# Favorite HD Attenna?



## JAH (Dec 24, 2006)

Shoping for a new HD Antenna. I know location is important, I'm just wondering what people are using and if they're happy with it.

I'd like to find a good indoor hd antenna, but fear I'm not going to be happy with any of them. I have an RCA one now and it won't pick up a signal, even though I'm only 5 miles from the towers.

I'm looking at antennas from antenna direct and also the trek's at bestbuy. 

Thanks in advance for your reply.


----------



## Cholly (Mar 22, 2004)

JAH said:


> Shoping for a new HD Antenna. I know location is important, I'm just wondering what people are using and if they're happy with it.
> 
> I'd like to find a good indoor hd antenna, but fear I'm not going to be happy with any of them. I have an RCA one now and it won't pick up a signal, even though I'm only 5 miles from the towers.
> 
> ...


I'm definitely not a fan of Terk antennas. I have one packed away on a shelf.For less than the price of the Terk indoor amplifed antenna at Best Buy, I bought an indoor amplified antennna with infrared remote. The UHF element on this antenna rotates. You can set it to remember the orientation for your favorit channels. Just enter the channel number withh the remote, and the antnna points to the station. Works quite well -- I've picked up stations about 30 miles away with very good signal strength. The amplifier is also adjustable for gain, in case you should get signal ovrload.
http://www.radioshack.com/product/i...=tv+antennas&kw=tv+antennas&parentPage=search


----------



## JM Anthony (Nov 16, 2003)

I agree with Charlie on the Terks. I've had very good luck with a Ch. Master 4228 up in my attic.

Good luck.

John


----------



## Jim5506 (Jun 7, 2004)

The best indoor TV antenna is a small outdoor antenna used indoors. Usually not very pretty, but you can always claim it as modern art.


----------



## texasbrit (Aug 9, 2006)

Post your zip code and that will help us give you a recommendation.

At 5 miles from the transmitters you will probably find amplified antennas are overloading. You almost certainly need an unamplified antenna like the Philips/Zenith Silver Sensor (unamplified version) (if you only have UHF digitals) or the Terk HDTVi (if you have VHF and UHF digitals). The Silver Sensor is generally recognized to be the best indoor UHF antenna.
The HDTVi is probably the only Terk antenna worth looking at; it's actually a clone of the Silver Sensor with added "rabbit ears" for VHF. 

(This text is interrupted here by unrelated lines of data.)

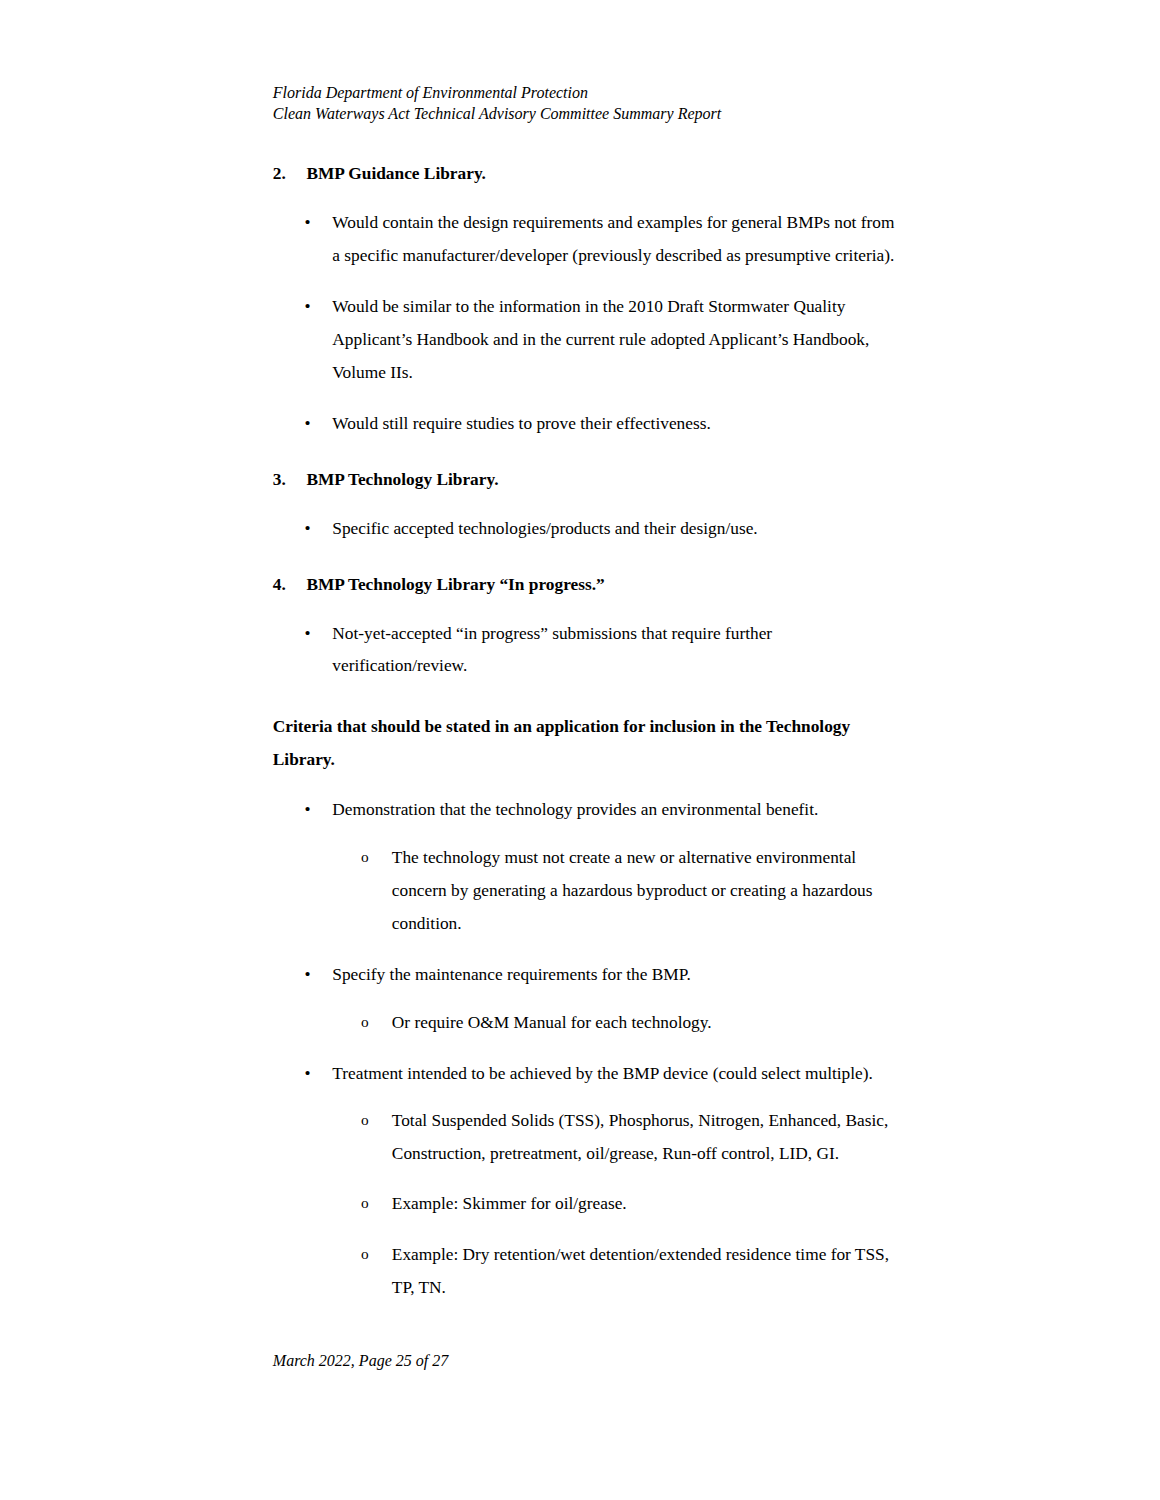Florida Department of Environmental Protection
Clean Waterways Act Technical Advisory Committee Summary Report
BMP Guidance Library.
Would contain the design requirements and examples for general BMPs not from a specific manufacturer/developer (previously described as presumptive criteria).
Would be similar to the information in the 2010 Draft Stormwater Quality Applicant’s Handbook and in the current rule adopted Applicant’s Handbook, Volume IIs.
Would still require studies to prove their effectiveness.
BMP Technology Library.
Specific accepted technologies/products and their design/use.
BMP Technology Library “In progress.”
Not-yet-accepted “in progress” submissions that require further verification/review.
Criteria that should be stated in an application for inclusion in the Technology Library.
Demonstration that the technology provides an environmental benefit.
The technology must not create a new or alternative environmental concern by generating a hazardous byproduct or creating a hazardous condition.
Specify the maintenance requirements for the BMP.
Or require O&M Manual for each technology.
Treatment intended to be achieved by the BMP device (could select multiple).
Total Suspended Solids (TSS), Phosphorus, Nitrogen, Enhanced, Basic, Construction, pretreatment, oil/grease, Run-off control, LID, GI.
Example: Skimmer for oil/grease.
Example: Dry retention/wet detention/extended residence time for TSS, TP, TN.
March 2022, Page 25 of 27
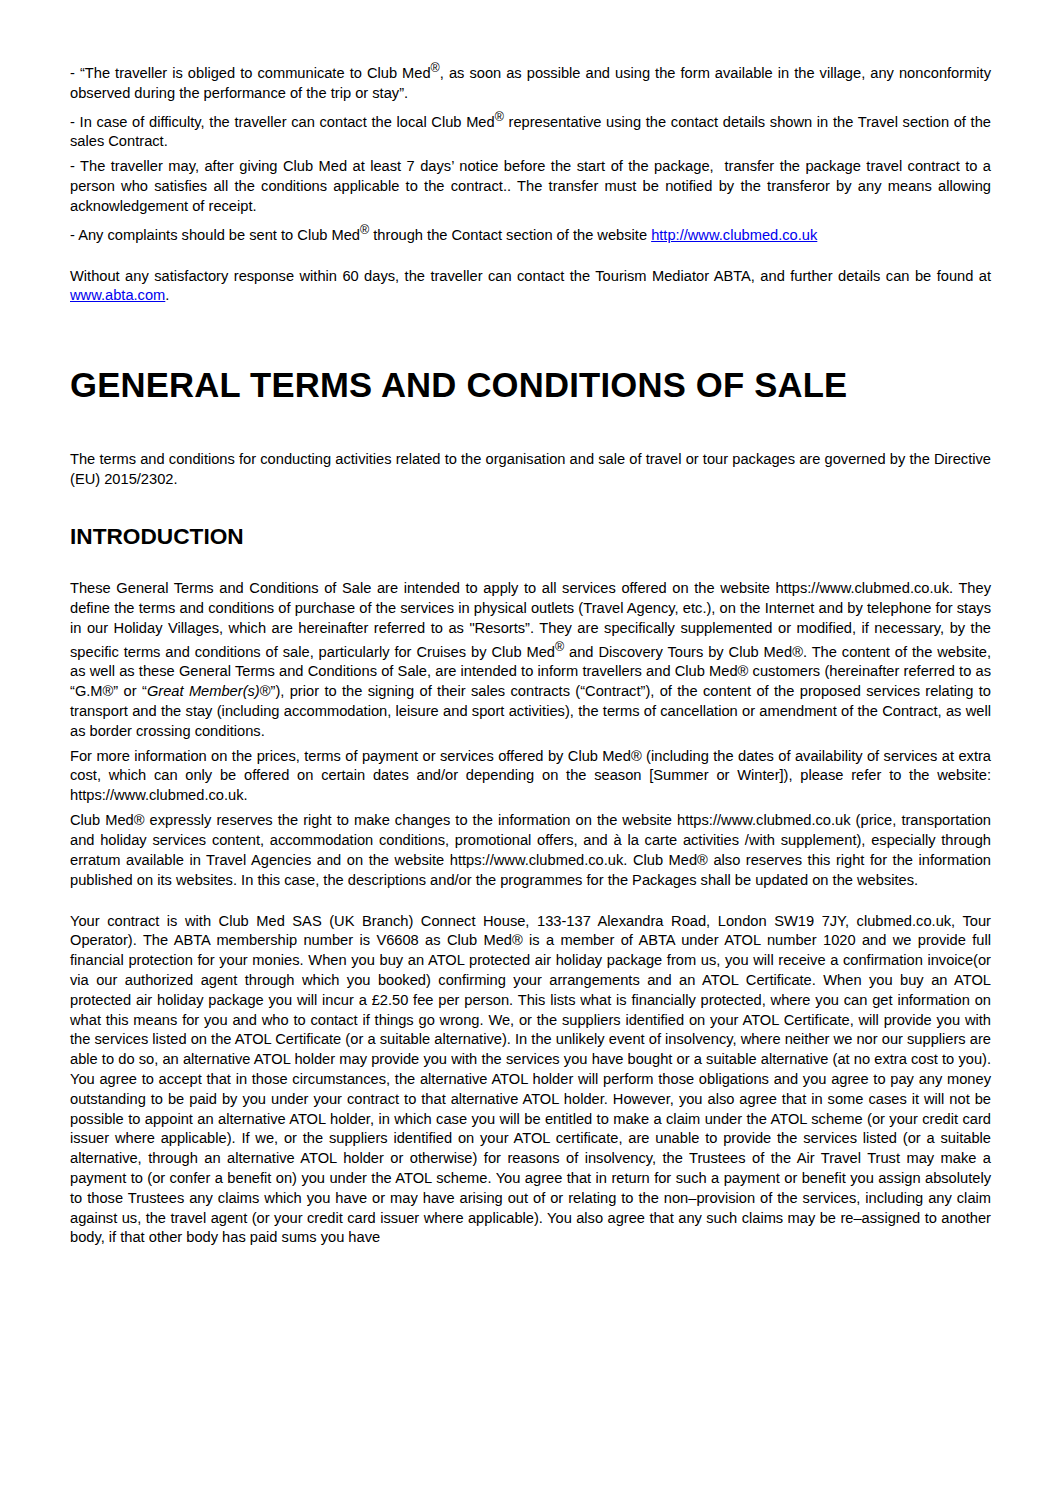- “The traveller is obliged to communicate to Club Med®, as soon as possible and using the form available in the village, any nonconformity observed during the performance of the trip or stay”.
- In case of difficulty, the traveller can contact the local Club Med® representative using the contact details shown in the Travel section of the sales Contract.
- The traveller may, after giving Club Med at least 7 days’ notice before the start of the package, transfer the package travel contract to a person who satisfies all the conditions applicable to the contract.. The transfer must be notified by the transferor by any means allowing acknowledgement of receipt.
- Any complaints should be sent to Club Med® through the Contact section of the website http://www.clubmed.co.uk
Without any satisfactory response within 60 days, the traveller can contact the Tourism Mediator ABTA, and further details can be found at www.abta.com.
GENERAL TERMS AND CONDITIONS OF SALE
The terms and conditions for conducting activities related to the organisation and sale of travel or tour packages are governed by the Directive (EU) 2015/2302.
INTRODUCTION
These General Terms and Conditions of Sale are intended to apply to all services offered on the website https://www.clubmed.co.uk. They define the terms and conditions of purchase of the services in physical outlets (Travel Agency, etc.), on the Internet and by telephone for stays in our Holiday Villages, which are hereinafter referred to as "Resorts”. They are specifically supplemented or modified, if necessary, by the specific terms and conditions of sale, particularly for Cruises by Club Med® and Discovery Tours by Club Med®. The content of the website, as well as these General Terms and Conditions of Sale, are intended to inform travellers and Club Med® customers (hereinafter referred to as “G.M®” or “Great Member(s)®”), prior to the signing of their sales contracts (“Contract”), of the content of the proposed services relating to transport and the stay (including accommodation, leisure and sport activities), the terms of cancellation or amendment of the Contract, as well as border crossing conditions.
For more information on the prices, terms of payment or services offered by Club Med® (including the dates of availability of services at extra cost, which can only be offered on certain dates and/or depending on the season [Summer or Winter]), please refer to the website: https://www.clubmed.co.uk.
Club Med® expressly reserves the right to make changes to the information on the website https://www.clubmed.co.uk (price, transportation and holiday services content, accommodation conditions, promotional offers, and à la carte activities /with supplement), especially through erratum available in Travel Agencies and on the website https://www.clubmed.co.uk. Club Med® also reserves this right for the information published on its websites. In this case, the descriptions and/or the programmes for the Packages shall be updated on the websites.
Your contract is with Club Med SAS (UK Branch) Connect House, 133-137 Alexandra Road, London SW19 7JY, clubmed.co.uk, Tour Operator). The ABTA membership number is V6608 as Club Med® is a member of ABTA under ATOL number 1020 and we provide full financial protection for your monies. When you buy an ATOL protected air holiday package from us, you will receive a confirmation invoice(or via our authorized agent through which you booked) confirming your arrangements and an ATOL Certificate. When you buy an ATOL protected air holiday package you will incur a £2.50 fee per person. This lists what is financially protected, where you can get information on what this means for you and who to contact if things go wrong. We, or the suppliers identified on your ATOL Certificate, will provide you with the services listed on the ATOL Certificate (or a suitable alternative). In the unlikely event of insolvency, where neither we nor our suppliers are able to do so, an alternative ATOL holder may provide you with the services you have bought or a suitable alternative (at no extra cost to you). You agree to accept that in those circumstances, the alternative ATOL holder will perform those obligations and you agree to pay any money outstanding to be paid by you under your contract to that alternative ATOL holder. However, you also agree that in some cases it will not be possible to appoint an alternative ATOL holder, in which case you will be entitled to make a claim under the ATOL scheme (or your credit card issuer where applicable). If we, or the suppliers identified on your ATOL certificate, are unable to provide the services listed (or a suitable alternative, through an alternative ATOL holder or otherwise) for reasons of insolvency, the Trustees of the Air Travel Trust may make a payment to (or confer a benefit on) you under the ATOL scheme. You agree that in return for such a payment or benefit you assign absolutely to those Trustees any claims which you have or may have arising out of or relating to the non–provision of the services, including any claim against us, the travel agent (or your credit card issuer where applicable). You also agree that any such claims may be re–assigned to another body, if that other body has paid sums you have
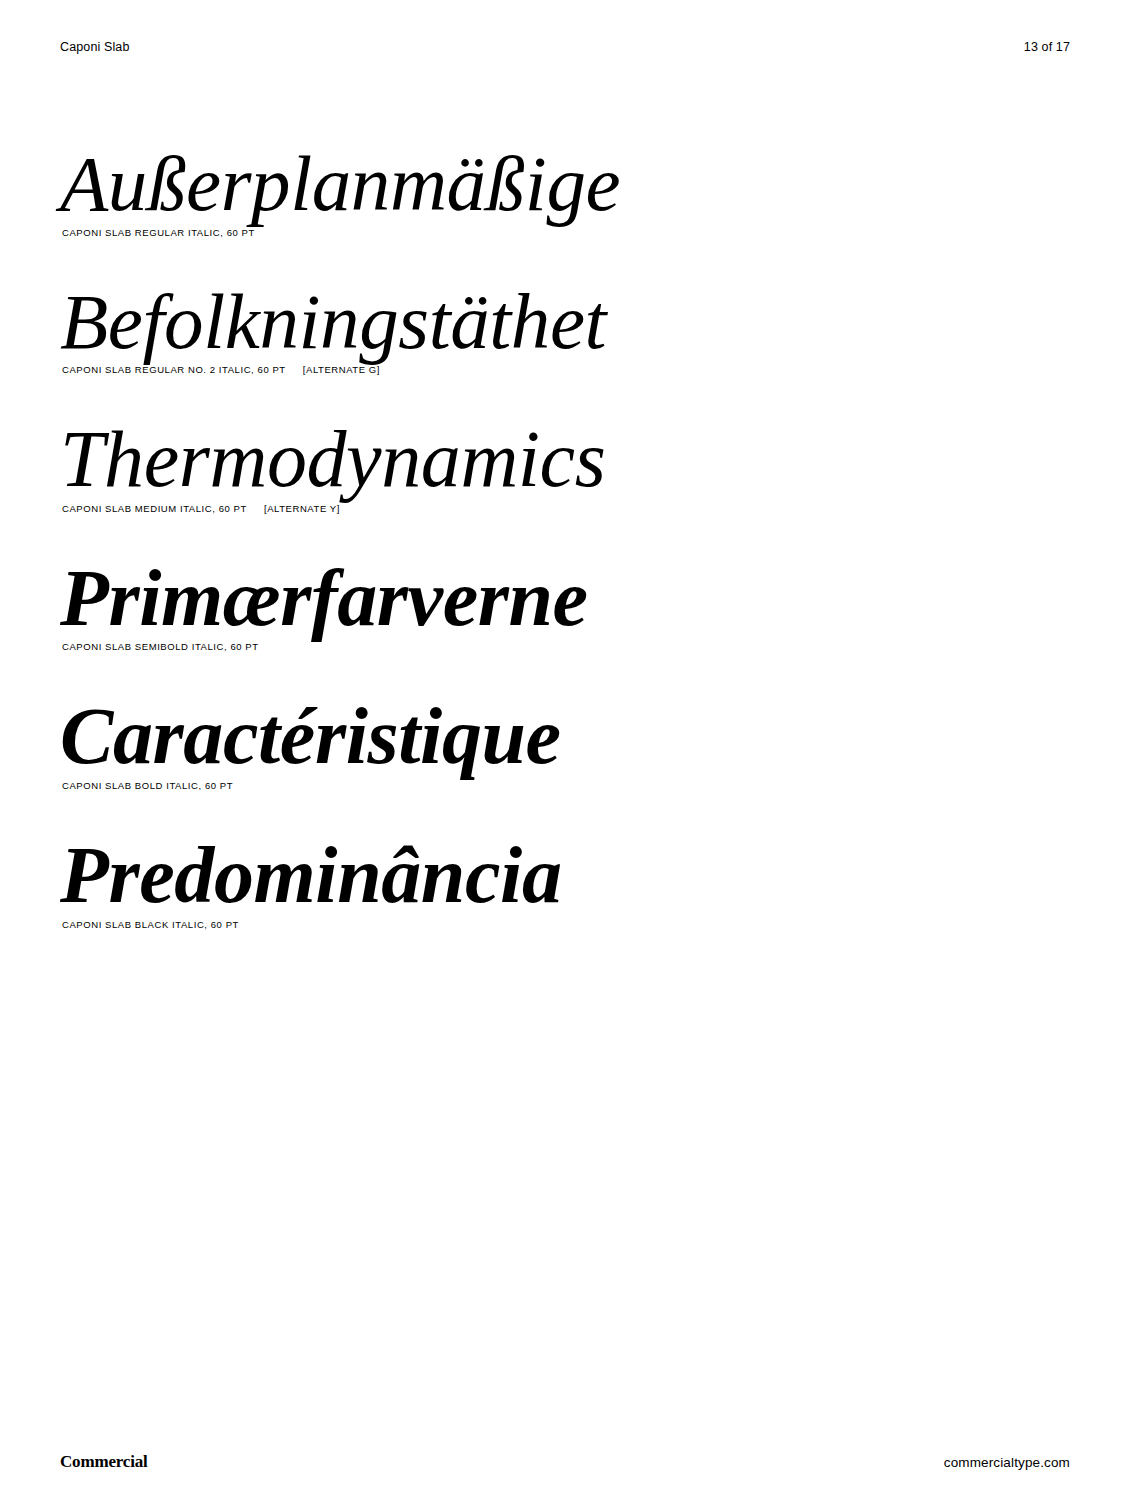Caponi Slab
13 of 17
Außerplanmäßige
Caponi Slab Regular Italic, 60 pt
Befolkningstäthet
Caponi Slab Regular No. 2 Italic, 60 pt [alternate g]
Thermodynamics
Caponi Slab Medium Italic, 60 pt [alternate y]
Primærfarverne
Caponi Slab Semibold Italic, 60 pt
Caractéristique
Caponi Slab Bold Italic, 60 pt
Predominância
Caponi Slab Black Italic, 60 pt
Commercial
commercialtype.com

Remember there are no such things as "HD antennas", despite the marketing hype. Antennas are antennas, they can't tell the difference between analog TV signals and digital TV signals.


----------



## jdspencer (Nov 8, 2003)

The first thing to do is determine what frequencies your locals are using. Go to http://antennaweb.com. Then you can figure out which antenna you need.


----------